## WHAT IS NEEDED
Your answer must be an exact copy of the lines below, from the first through the one with "入湯税, 執行停止額（税額）: 0 -> 3", with no pictures.
□ □ □ □ □ □ □
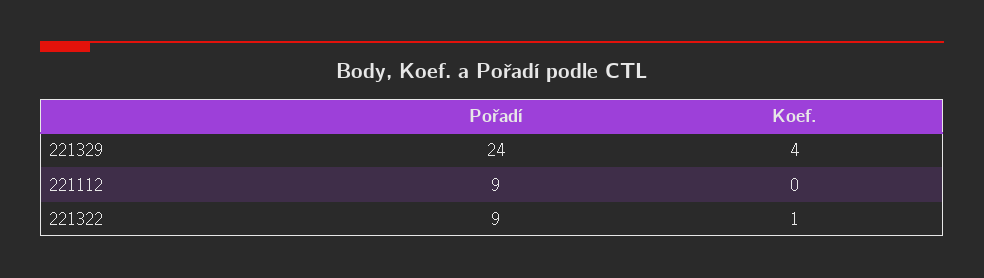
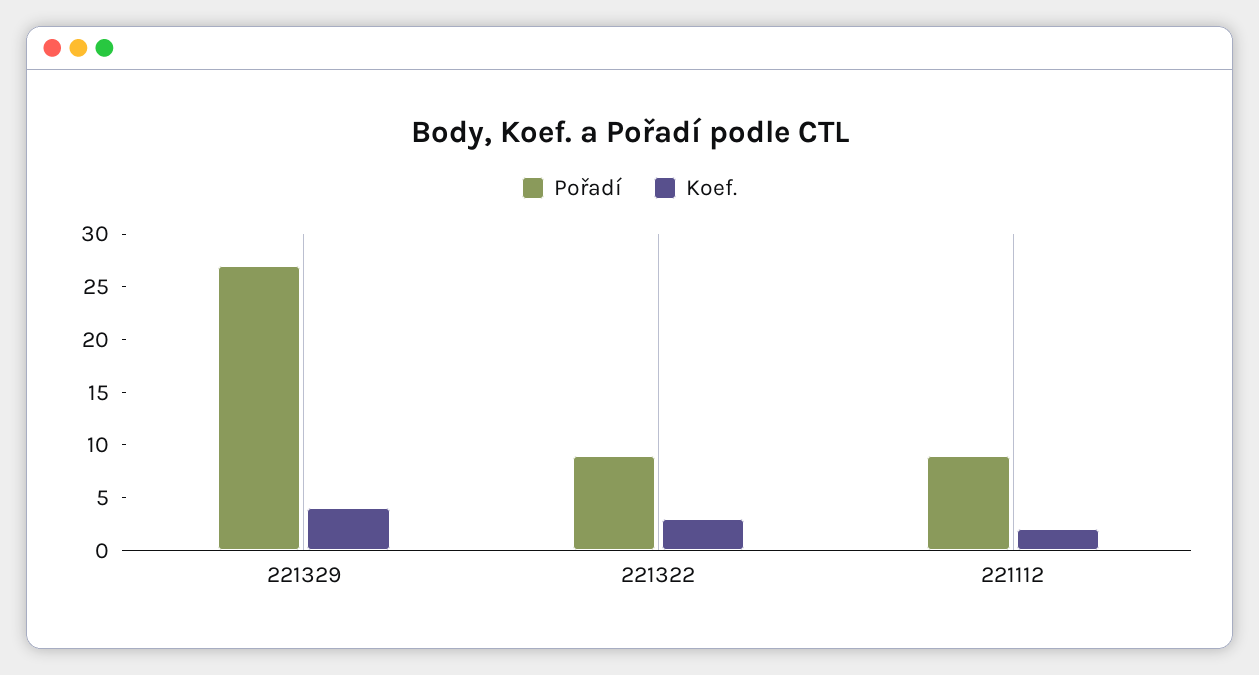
Pořadí, 221329: 24 -> 27
Koef., 221112: 0 -> 2
Koef., 221322: 1 -> 3

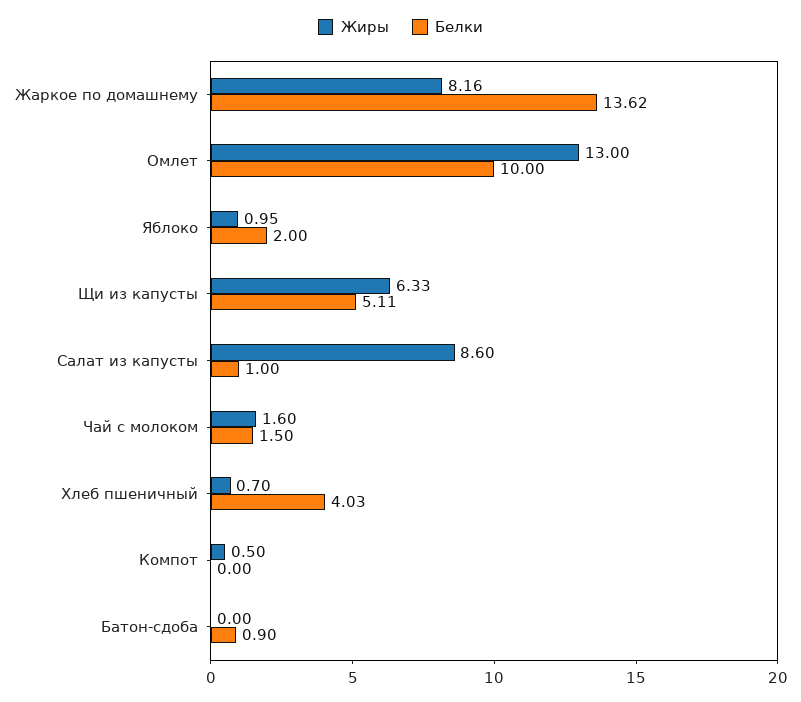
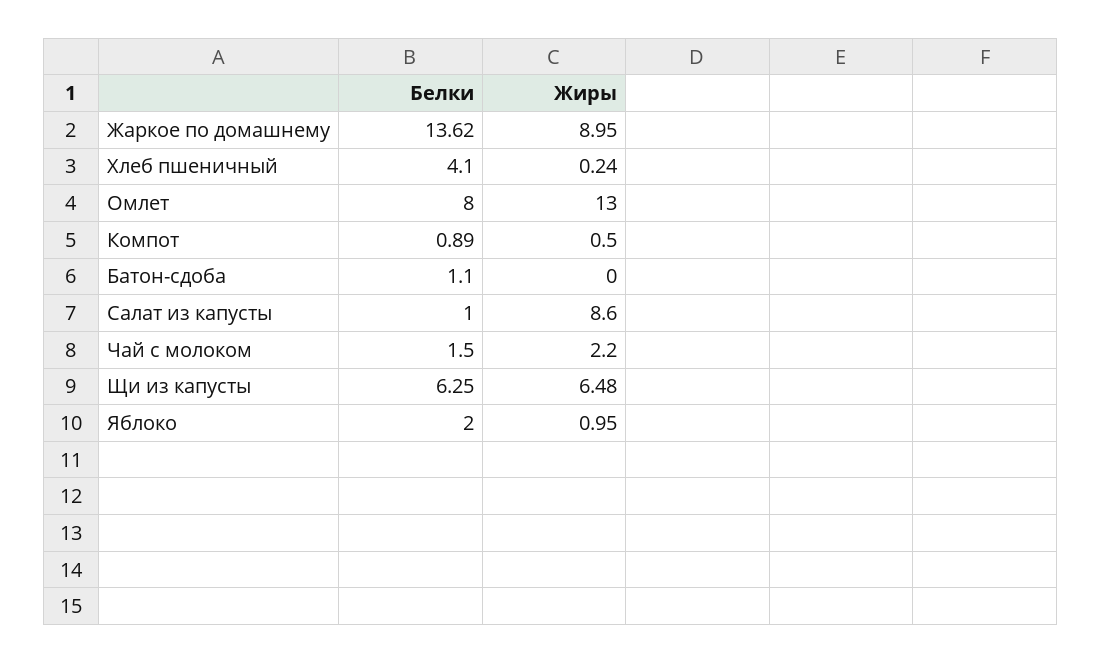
Жиры, Жаркое по домашнему: 8.16 -> 8.95
Белки, Омлет: 10 -> 8
Жиры, Щи из капусты: 6.33 -> 6.48
Белки, Щи из капусты: 5.11 -> 6.25
Жиры, Чай с молоком: 1.6 -> 2.2
Жиры, Хлеб пшеничный: 0.7 -> 0.24
Белки, Хлеб пшеничный: 4.03 -> 4.1
Белки, Компот: 0 -> 0.89
Белки, Батон-сдоба: 0.9 -> 1.1

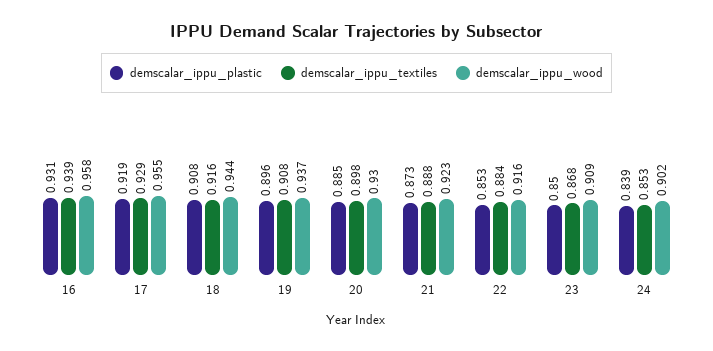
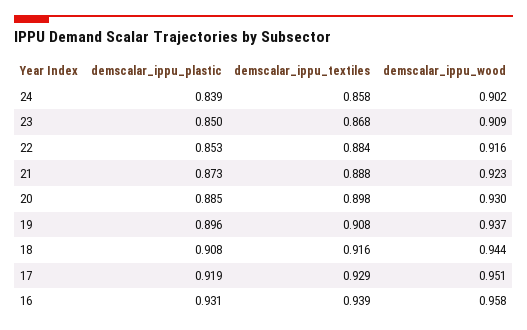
demscalar_ippu_wood, 17: 0.955 -> 0.951
demscalar_ippu_textiles, 24: 0.853 -> 0.858

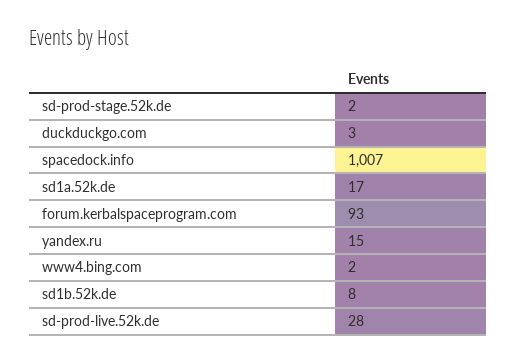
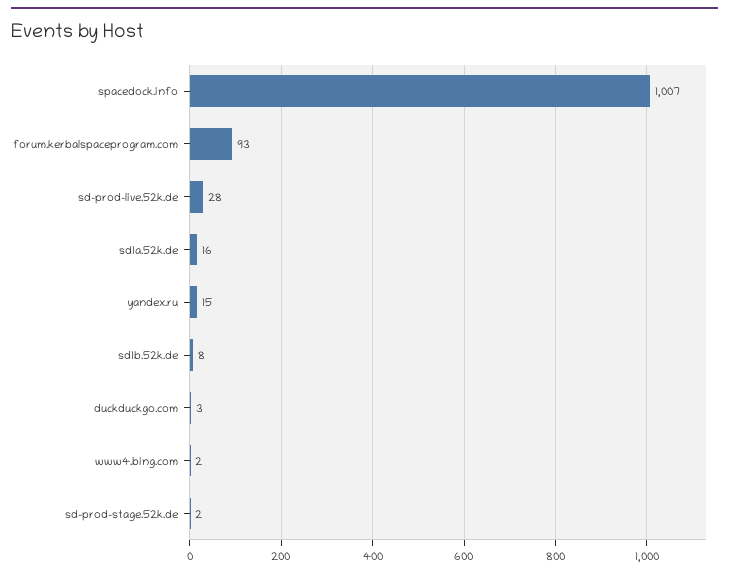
sd1a.52k.de: 17 -> 16

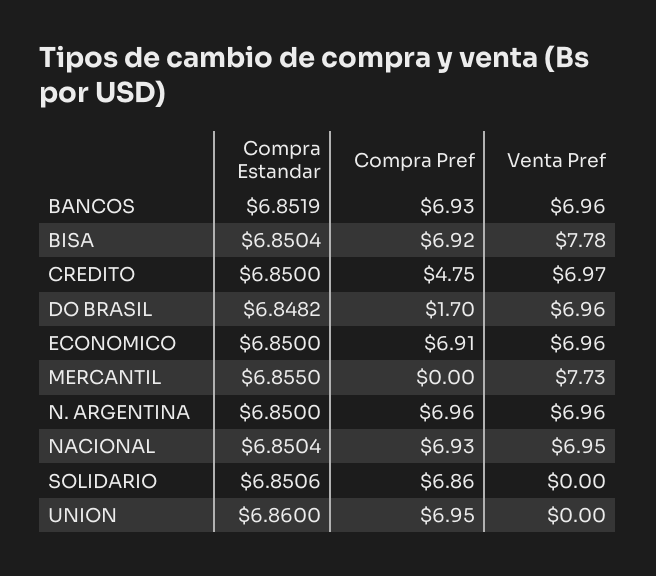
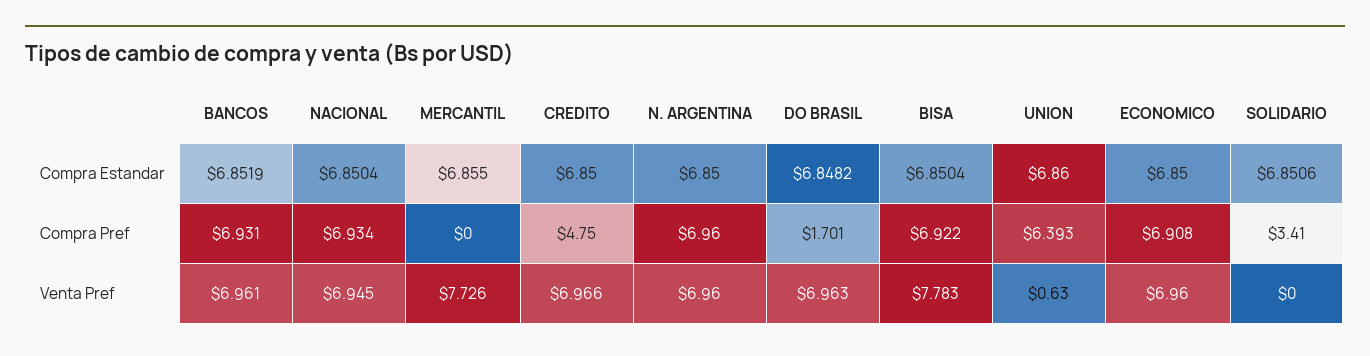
Compra Pref, SOLIDARIO: 6.86 -> 3.41
Compra Pref, UNION: 6.95 -> 6.393
Venta Pref, UNION: 0 -> 0.63

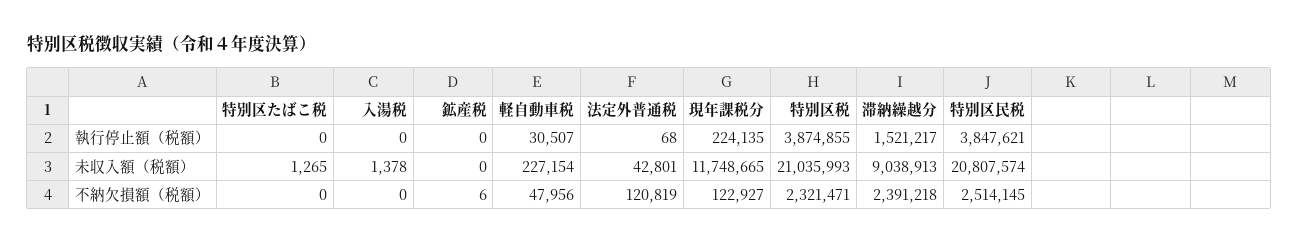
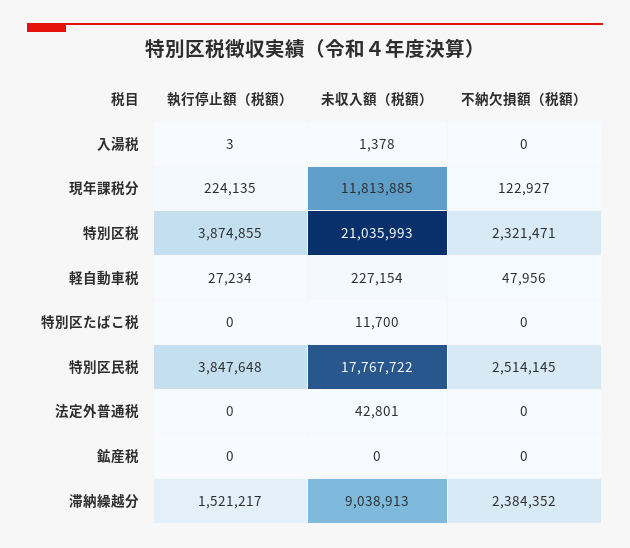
入湯税, 執行停止額（税額）: 0 -> 3
軽自動車税, 執行停止額（税額）: 30507 -> 27234
法定外普通税, 執行停止額（税額）: 68 -> 0
特別区民税, 執行停止額（税額）: 3847621 -> 3847648
特別区たばこ税, 未収入額（税額）: 1265 -> 11700
現年課税分, 未収入額（税額）: 11748665 -> 11813885
特別区民税, 未収入額（税額）: 20807574 -> 17767722
鉱産税, 不納欠損額（税額）: 6 -> 0
法定外普通税, 不納欠損額（税額）: 120819 -> 0
滞納繰越分, 不納欠損額（税額）: 2391218 -> 2384352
□ □ □ □ □ □ □
## OUTPUT OF THE TASK
Pořadí, 221329: 24 -> 27
Koef., 221112: 0 -> 2
Koef., 221322: 1 -> 3

Жиры, Жаркое по домашнему: 8.16 -> 8.95
Белки, Омлет: 10 -> 8
Жиры, Щи из капусты: 6.33 -> 6.48
Белки, Щи из капусты: 5.11 -> 6.25
Жиры, Чай с молоком: 1.6 -> 2.2
Жиры, Хлеб пшеничный: 0.7 -> 0.24
Белки, Хлеб пшеничный: 4.03 -> 4.1
Белки, Компот: 0 -> 0.89
Белки, Батон-сдоба: 0.9 -> 1.1

demscalar_ippu_wood, 17: 0.955 -> 0.951
demscalar_ippu_textiles, 24: 0.853 -> 0.858

sd1a.52k.de: 17 -> 16

Compra Pref, SOLIDARIO: 6.86 -> 3.41
Compra Pref, UNION: 6.95 -> 6.393
Venta Pref, UNION: 0 -> 0.63

入湯税, 執行停止額（税額）: 0 -> 3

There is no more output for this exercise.